Une armée de 12.000 hommes consomme chaque 4 jours 400 bœufs. Tout est récupéré le suif, les pieds, les peaux pour l'artillerie (les peaux de bœuf fraîchement écorché servent à protéger les fascines et d'empêcher que le feu y prenne.).

CONCERNANT LE VIN, BIERE, LE TABAC

En campagne les fantassins et les dragons reçoivent une ration journalière d'une pinte mesure de Paris de vin, de bière ou de cidre, les cavaliers et les hussards reçoivent 1 pinte et demi.

Sans compter les nombreux tonneaux que transportent les vivandiers qui suivent l'armée.

Une ration de tabac est également fournie à la troupe.
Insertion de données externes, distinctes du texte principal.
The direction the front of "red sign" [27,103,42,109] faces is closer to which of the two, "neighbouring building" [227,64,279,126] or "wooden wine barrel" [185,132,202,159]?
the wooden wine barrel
Le contrôle du commerce du tabac est très strictement contrôler par la Ferme Générale qui taxe fortement son commerce et réprime très durement toute contrebande. En ce domaine la ferme générale peut à tout moment contrôler la troupe dont les officiers doivent se plier à leur réquisition.

CAMPEMENT ET PARC DES VIVRES

Les vivres s'installent toujours au plus près du parc d'artillerie. Ils ne campent jamais en écurie et le capitaine des vivres et le commis général du parc des vivres campent au milieu des équipages. Le capitaine fait parquer les équipages au fur et à mesure qu'ils arrivent, l'un après l'autre, il les fait former un parc en rond, faisant mettre les charrettes à la queue et ne laissant pour passage ou ouverture que la largeur d'un caisson, que l'on ferme la nuit avec une prolonge, ainsi les chevaux sont en sûreté en dedans de ce parc.